Text segment →
#####
Is it reasonable to wait for a workaround/fix for this, or should I just be returning this laptop?

zamazan4ik commented 2 years ago

@saevarb I suggest return the laptop and pick something non-Dell (like Lenovo ThinkPad)

sebastianha commented 2 years ago

@saevarb Looks exactly like it is on my 7320. Currently I do not know any fix, assumingly Dell has to fix this with a BIOS update.

saevarb commented 2 years ago

After disabling intel_pstate via kernel parameters, I am now using the acpi-cpufreq driver. Unfortunately, now cpupower frequency-info returns a max frequency of 1800mhz:

analyzing CPU 0:
  driver: acpi-cpufreq
  CPUs which run at the same hardware frequency: 0
  CPUs which need to have their frequency coordinated by software: 0
  maximum transition latency: 10.0 us
  hardware limits: 400 MHz - 1.80 GHz
  available frequency steps:  1.80 GHz, 1.80 GHz, 1.70 GHz, 1.60 GHz, 1.50 GHz, 1.40 GHz, 1.30 GHz, 1.20 GHz, 1.10 GHz, 1000 MHz, 900 MHz, 800 MHz, 700 MHz, 600 MHz, 500 MHz, 400 MHz
  available cpufreq governors: conservative ondemand userspace powersave performance schedutil
  current policy: frequency should be within 400 MHz and 1.80 GHz.
                  The governor "performance" may decide which speed to use
                  within this range.
  current CPU frequency: 1.80 GHz (asserted by call to hardware)
  boost state support:
    Supported: yes
    Active: yes

So I guess I'm going back to using the intel_pstate driver for now.

It would be super useful if any intel people could tell us where they think the problem is and what is required to fix it. If I need to wait 6 months for a BIOS update, then I need to return this computer. If there is a possible workaround or a shorter timeline for a fix, then I may be willing to wait.

@majanes-intel Is that something you could shed some light on?

errogaht commented 2 years ago

After disabling intel_pstate via kernel parameters, I am now using the acpi-cpufreq driver. Unfortunately, now cpupower frequency-info returns a max frequency of 1800mhz:

analyzing CPU 0:
  driver: acpi-cpufreq
  CPUs which run at the same hardware frequency: 0
  CPUs which need to have their frequency coordinated by software: 0
  maximum transition latency: 10.0 us
  hardware limits: 400 MHz - 1.80 GHz
  available frequency steps:  1.80 GHz, 1.80 GHz, 1.70 GHz, 1.60 GHz, 1.50 GHz, 1.40 GHz, 1.30 GHz, 1.20 GHz, 1.10 GHz, 1000 MHz, 900 MHz, 800 MHz, 700 MHz, 600 MHz, 500 MHz, 400 MHz
  available cpufreq governors: conservative ondemand userspace powersave performance schedutil
  current policy: frequency should be within 400 MHz and 1.80 GHz.
#####
Listing →

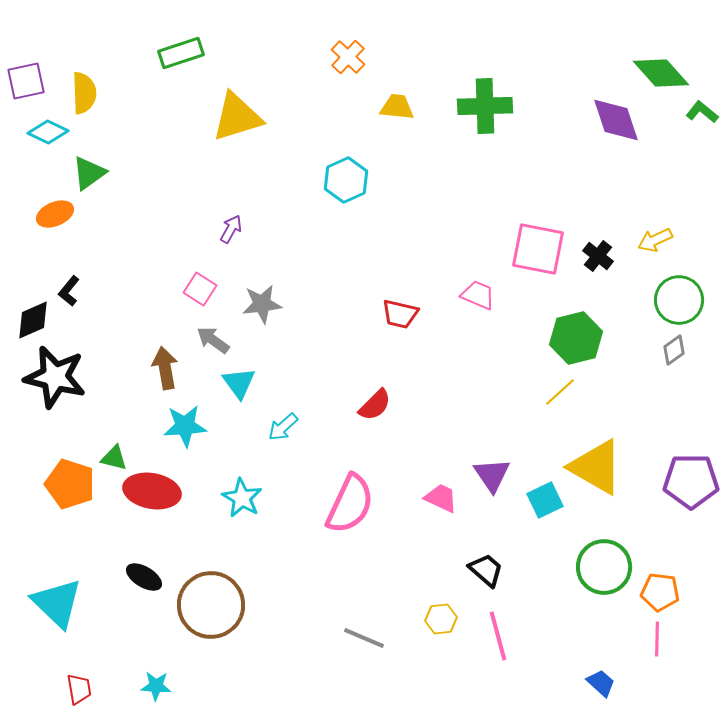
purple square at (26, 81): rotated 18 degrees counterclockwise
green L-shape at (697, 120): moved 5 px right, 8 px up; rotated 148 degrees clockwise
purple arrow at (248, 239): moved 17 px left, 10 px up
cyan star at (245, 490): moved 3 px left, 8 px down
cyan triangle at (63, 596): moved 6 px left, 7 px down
#####
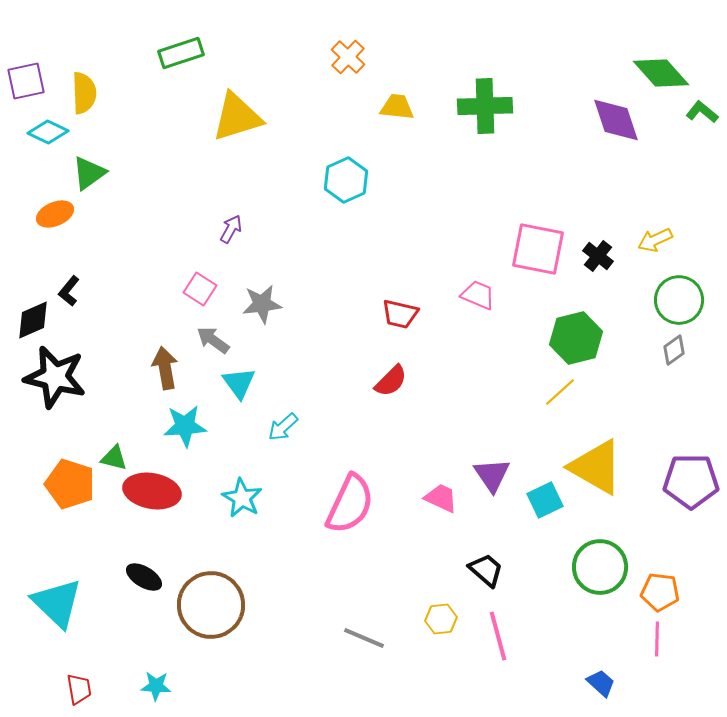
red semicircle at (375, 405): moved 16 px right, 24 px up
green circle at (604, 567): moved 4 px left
#####
The request → Do these statements agree with the laptop forum thread? For each, answer yes or no and quote the deciding words. 1. sebastianha knows of a fix for the problem. 2. Under the acpi-cpufreq driver, the reported hardware limits run from 400 MHz to 1.80 GHz. 3. saevarb intends to stay with the acpi-cpufreq driver. The records are separate material from the laptop forum thread.

Output for this exercise →
1. No: "Currently I do not know any fix"
2. Yes: "hardware limits: 400 MHz - 1.80 GHz"
3. No: "So I guess I'm going back to using the intel_pstate driver for now."